• _Household object detections_:
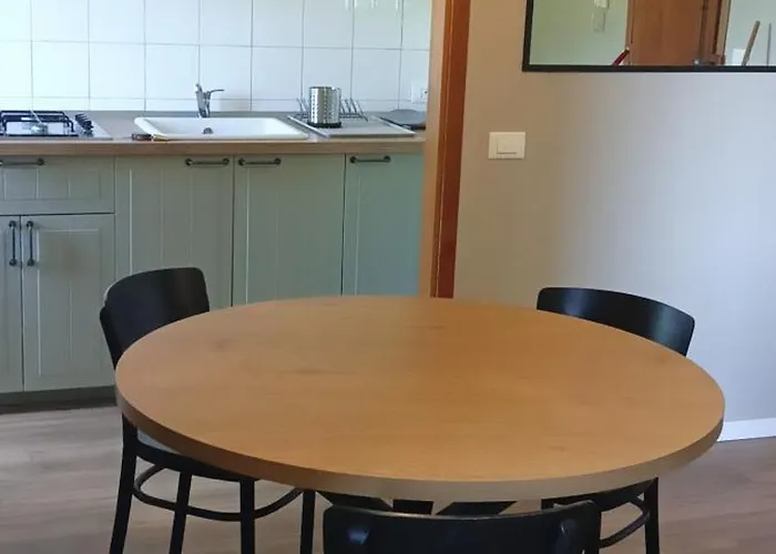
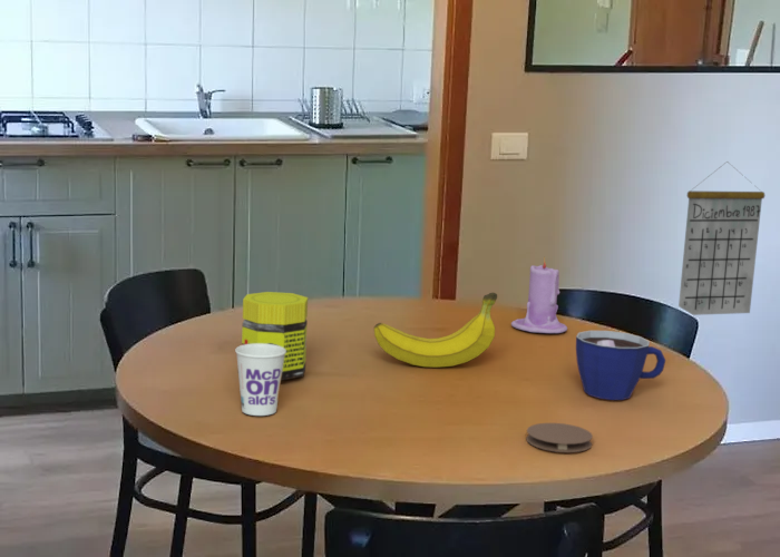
+ candle [510,256,568,334]
+ cup [234,343,286,417]
+ fruit [373,292,498,369]
+ cup [575,330,666,401]
+ jar [241,291,309,381]
+ coaster [525,422,594,453]
+ calendar [677,162,766,316]
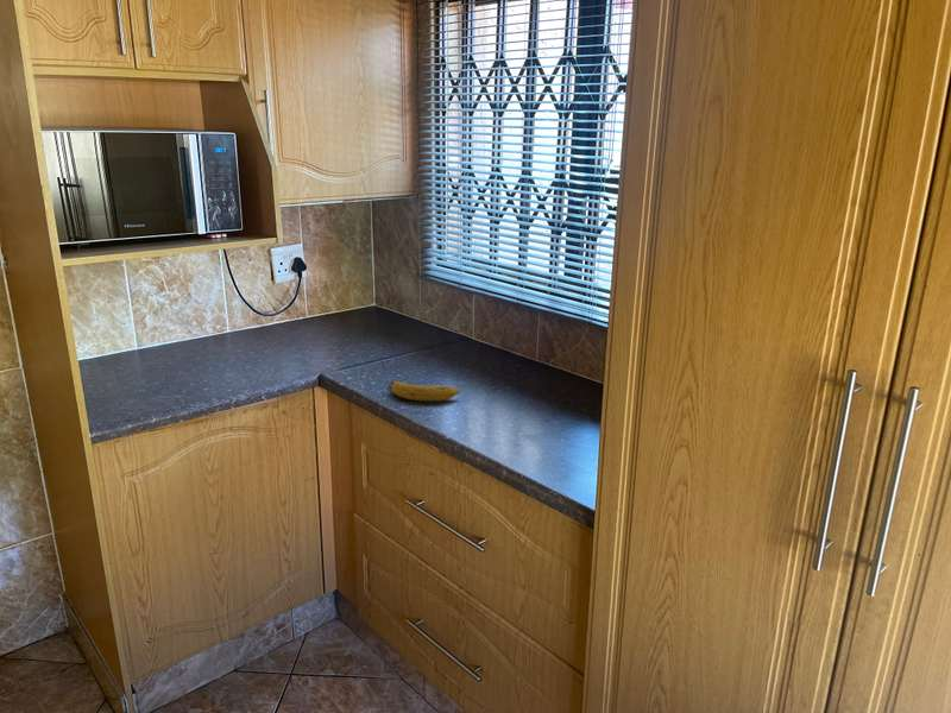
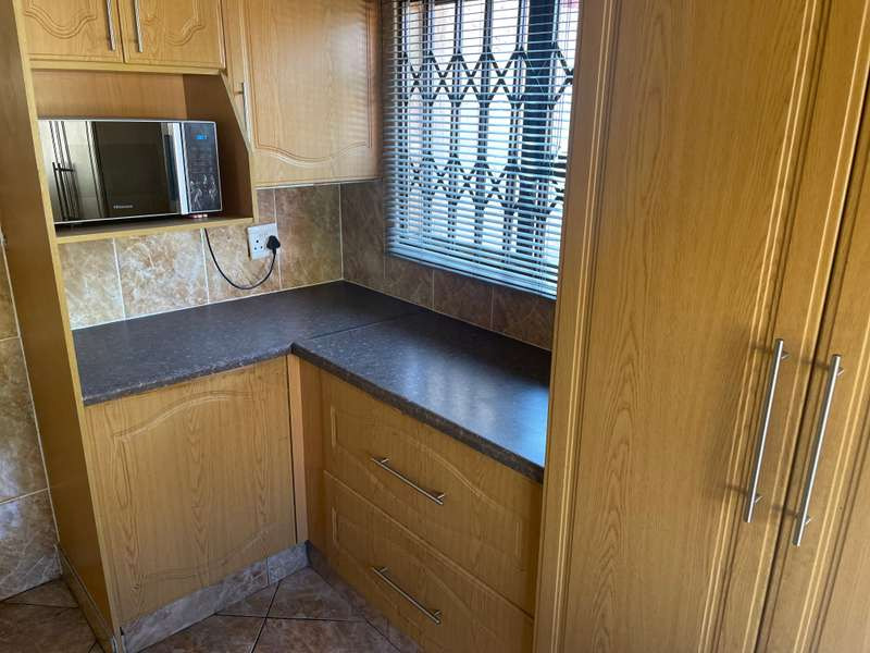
- fruit [386,380,460,402]
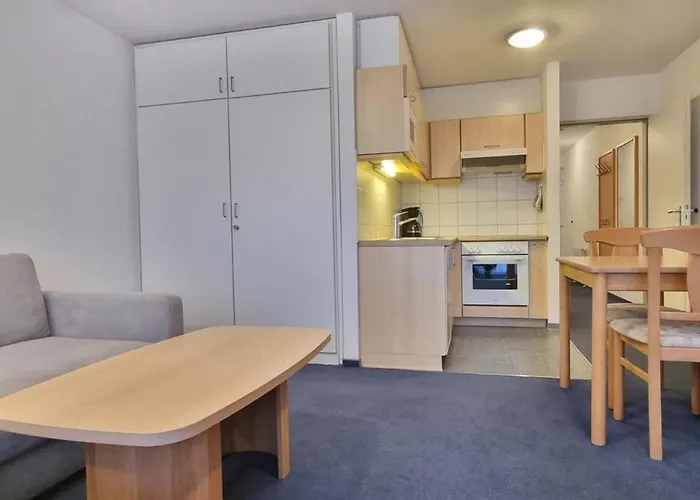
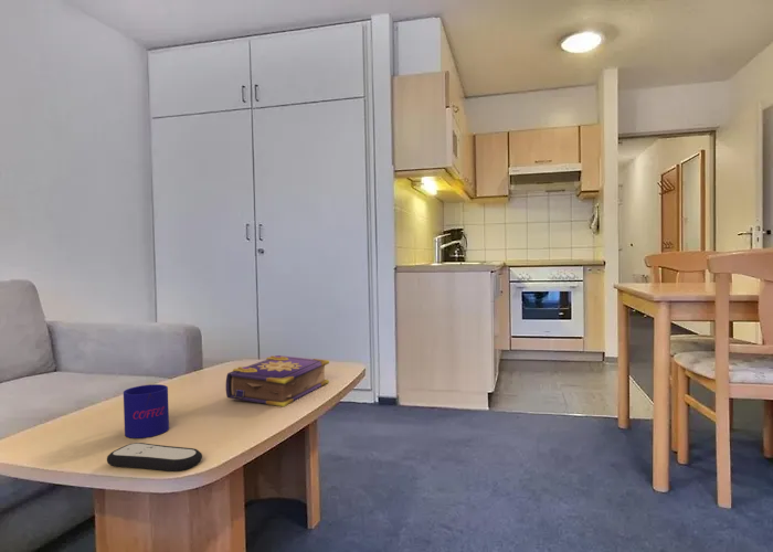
+ remote control [106,442,203,473]
+ book [224,354,330,408]
+ mug [123,383,170,439]
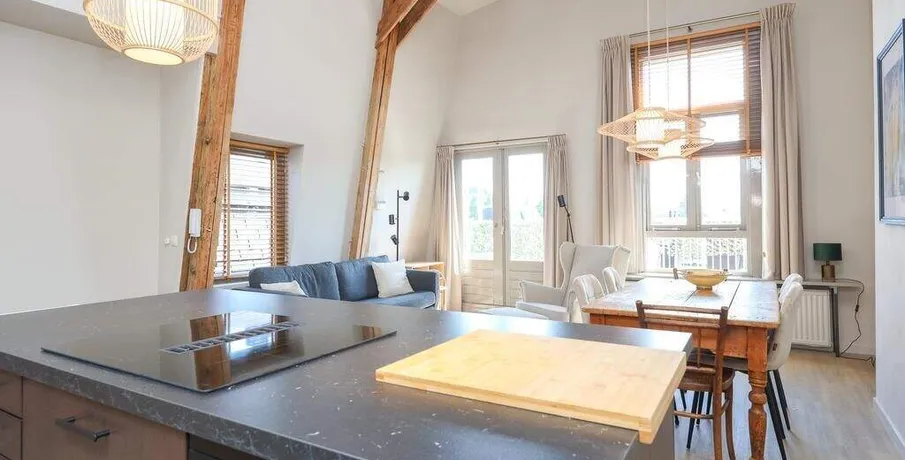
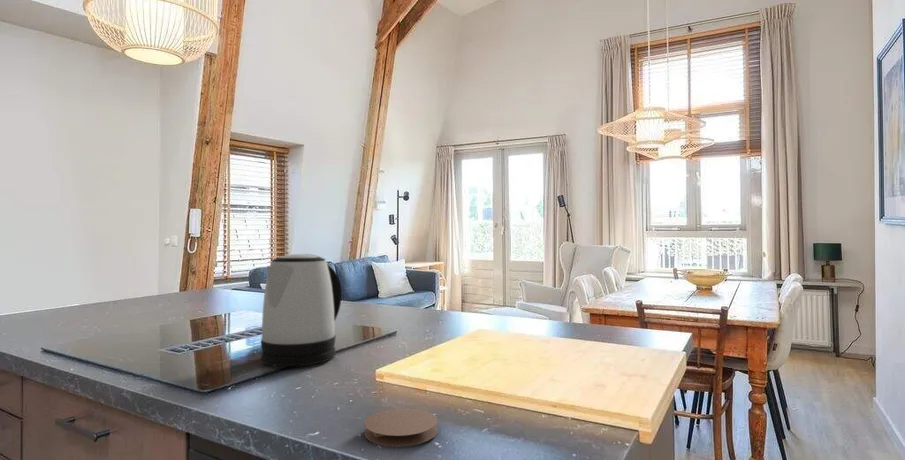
+ kettle [260,253,342,367]
+ coaster [363,408,439,448]
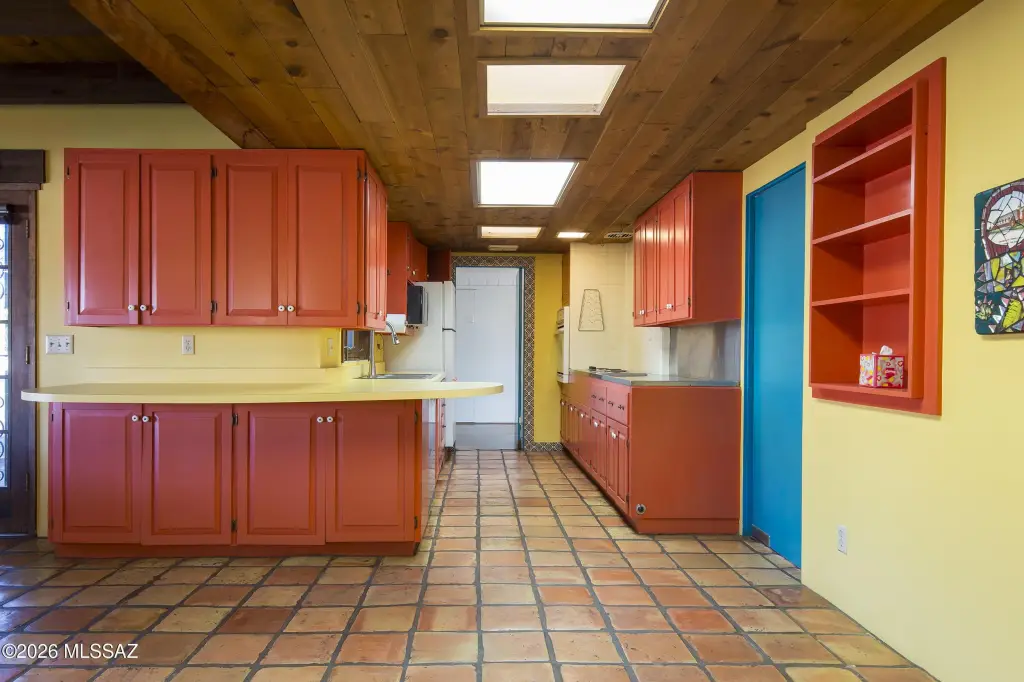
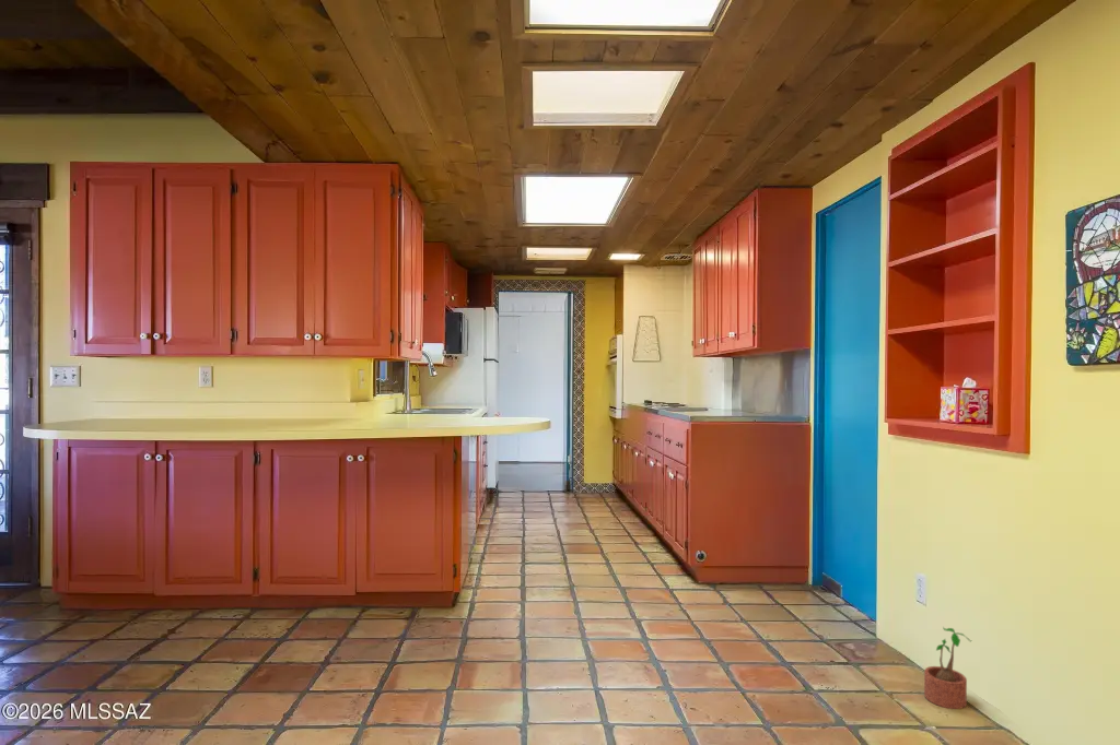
+ potted plant [923,626,971,710]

• _WHAT THE TASK ASKS_: Check each line above for the string "coaster" and copy those that have it.

• _EXERCISE OUTPUT_:
+ coaster [525,422,594,453]
+ coaster [363,408,439,448]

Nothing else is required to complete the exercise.